### EXERCISE DETAILS
Give back all the records below word for word, leaving out the pictures.

### INFORMATION
########################################

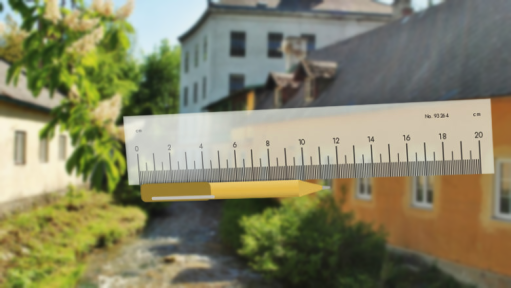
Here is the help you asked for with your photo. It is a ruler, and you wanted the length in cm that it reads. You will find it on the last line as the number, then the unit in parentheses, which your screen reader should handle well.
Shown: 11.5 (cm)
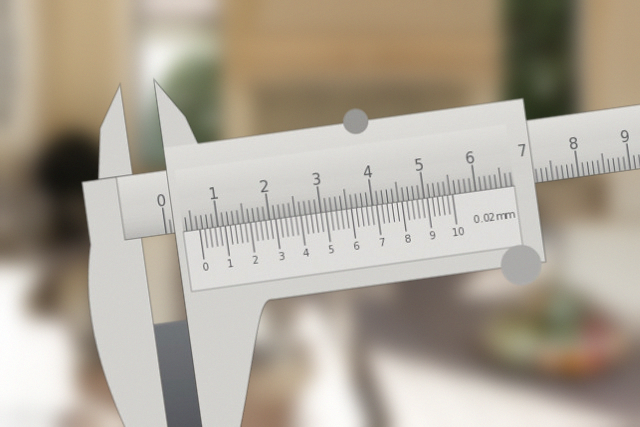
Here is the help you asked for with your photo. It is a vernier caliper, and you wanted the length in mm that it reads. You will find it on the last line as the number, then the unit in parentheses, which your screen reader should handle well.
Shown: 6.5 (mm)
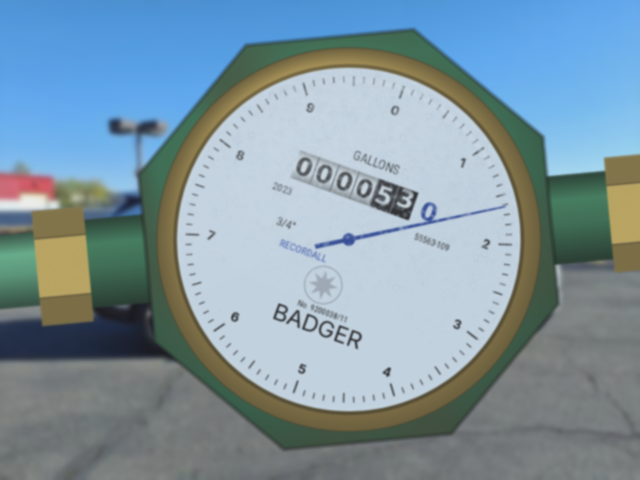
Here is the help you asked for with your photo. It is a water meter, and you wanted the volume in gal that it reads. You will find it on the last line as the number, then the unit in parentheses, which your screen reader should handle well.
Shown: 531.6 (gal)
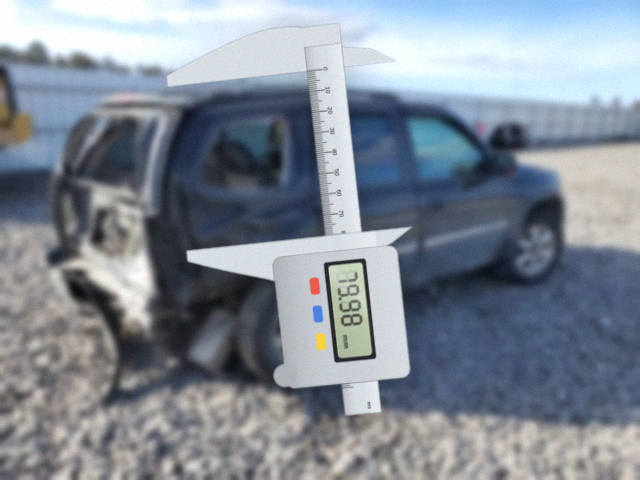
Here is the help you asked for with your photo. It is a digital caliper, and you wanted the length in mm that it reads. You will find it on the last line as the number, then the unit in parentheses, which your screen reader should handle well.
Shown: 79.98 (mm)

########################################

### ANSWER SECTION
Here is the help you asked for with your photo. It is a ruler, and you wanted the length in cm that it reads. You will find it on the last line as the number, then the unit in parentheses, which your screen reader should handle well.
Shown: 11.5 (cm)
Here is the help you asked for with your photo. It is a vernier caliper, and you wanted the length in mm that it reads. You will find it on the last line as the number, then the unit in parentheses, which your screen reader should handle well.
Shown: 6.5 (mm)
Here is the help you asked for with your photo. It is a water meter, and you wanted the volume in gal that it reads. You will find it on the last line as the number, then the unit in parentheses, which your screen reader should handle well.
Shown: 531.6 (gal)
Here is the help you asked for with your photo. It is a digital caliper, and you wanted the length in mm that it reads. You will find it on the last line as the number, then the unit in parentheses, which your screen reader should handle well.
Shown: 79.98 (mm)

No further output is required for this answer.